I agree with Greg. The simplest problem from one OS to another is fonts. While you can installed Microsoft licenced fonts in linux out of the box this isn't the default eg. Arial.
Even then just look at Safari for windows verusus Safari for Mac. Apple has their own implementation of the licenced MS fonts, as such the same font (eg arial) on Windows is not the same as on Mac. This can also be the case on linux if a slightly different implementation of the font is installed.

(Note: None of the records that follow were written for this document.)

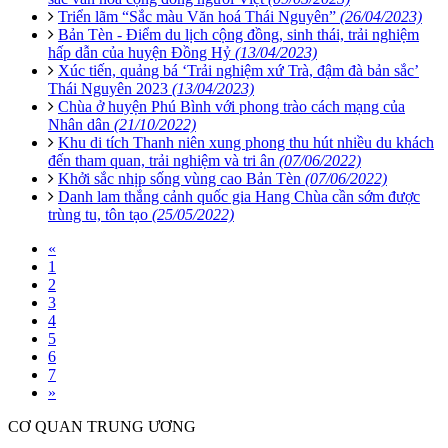
Triển lãm “Sắc màu Văn hoá Thái Nguyên”
(26/04/2023)
Bản Tèn - Điểm du lịch cộng đồng, sinh thái, trải nghiệm
hấp dẫn của huyện Đồng Hỷ
(13/04/2023)
Xúc tiến, quảng bá ‘Trải nghiệm xứ Trà, đậm đà bản sắc’
Thái Nguyên 2023
(13/04/2023)
Chùa ở huyện Phú Bình với phong trào cách mạng của
Nhân dân
(21/10/2022)
Khu di tích Thanh niên xung phong thu hút nhiều du khách
đến tham quan, trải nghiệm và tri ân
(07/06/2022)
Khởi sắc nhịp sống vùng cao Bản Tèn
(07/06/2022)
Danh lam thắng cảnh quốc gia Hang Chùa cần sớm được
trùng tu, tôn tạo
(25/05/2022)
«
1
2
3
4
5
6
7
»
CƠ QUAN TRUNG ƯƠNG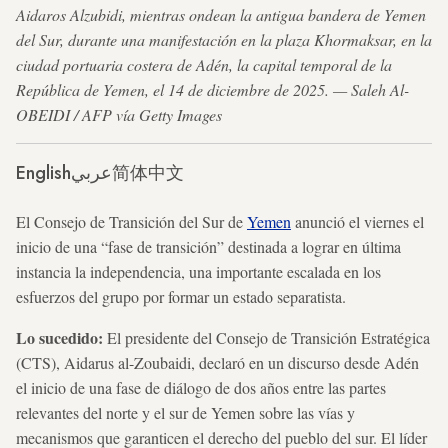
Aidaros Alzubidi, mientras ondean la antigua bandera de Yemen
del Sur, durante una manifestación en la plaza Khormaksar, en la
ciudad portuaria costera de Adén, la capital temporal de la
República de Yemen, el 14 de diciembre de 2025. — Saleh Al-
OBEIDI / AFP vía Getty Images
English
عربي
简体中文
El Consejo de Transición del Sur de
Yemen
anunció el viernes el
inicio de una “fase de transición” destinada a lograr en última
instancia la independencia, una importante escalada en los
esfuerzos del grupo por formar un estado separatista.
Lo sucedido:
El presidente del Consejo de Transición Estratégica
(CTS), Aidarus al-Zoubaidi, declaró en un discurso desde Adén
el inicio de una fase de diálogo de dos años entre las partes
relevantes del norte y el sur de Yemen sobre las vías y
mecanismos que garanticen el derecho del pueblo del sur. El líder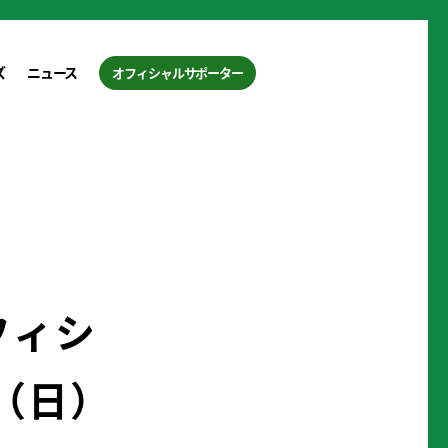
ズ
ニュース
オフィシャルサポーター
フィシ
（日）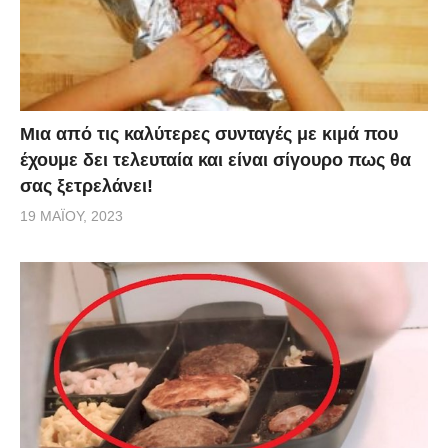
Μια από τις καλύτερες συνταγές με κιμά που
έχουμε δει τελευταία και είναι σίγουρο πως θα
σας ξετρελάνει!
19 ΜΑΪ́ΟΥ, 2023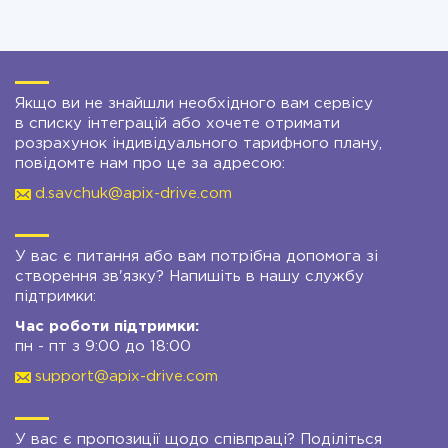
Якщо ви не знайшли необхідного вам сервісу
в списку інтеграцій або хочете отримати
розрахунок індивідуального тарифного плану,
повідомте нам про це за адресою:
d.savchuk@apix-drive.com
У вас є питання або вам потрібна допомога зі
створення зв'язку? Напишіть в нашу службу
підтримки:
Час роботи підтримки:
пн - пт з 9:00 до 18:00
support@apix-drive.com
У вас є пропозиції щодо співпраці? Поділіться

That aside, all the chrome ( toolbars, buttons, titlebar etc ) are different from one OS to another, so if you're a good developer and try really hard to word your content and fit your layout so that most people don't have to scroll just for two or three lines, then without actually viewing the page in the target OS you're really just doing half the job.
If you can get your head around it, try something like virtualbox and have a set of virtual machines, which you can run one at a time and test fully how each browser will work with your pages. A few things to note: as much as we ALL hate IE6, if your sites are going to be viewed by a company / organisation, chances are they'll still be on IE6, even worse is that there are TWO versions on IE6 which do operate slightly differently, notiable IE6 from XP ( no service packs installed ) and IE6 from XP SP2. Then you've got the default install that is Vista with IE7 ( which can look different and operate differently to IE7 on XP), and the default install in Win7 which is IE8. REALLY importantly is that it is known that some CSS on IE8 in XP is different to IE8 on Vista or Win7.
We (unfortunately) have as part of our testing 7 Win vm's to test just IE, then two for Firefox on windows ( FF 3.0 and 3.x - the latest ) plus two vms for Chrome and two vms for Safari on windows. Admittedly we promise our sites will work on all these browsers in our projects if the client chooses to at an additional cost.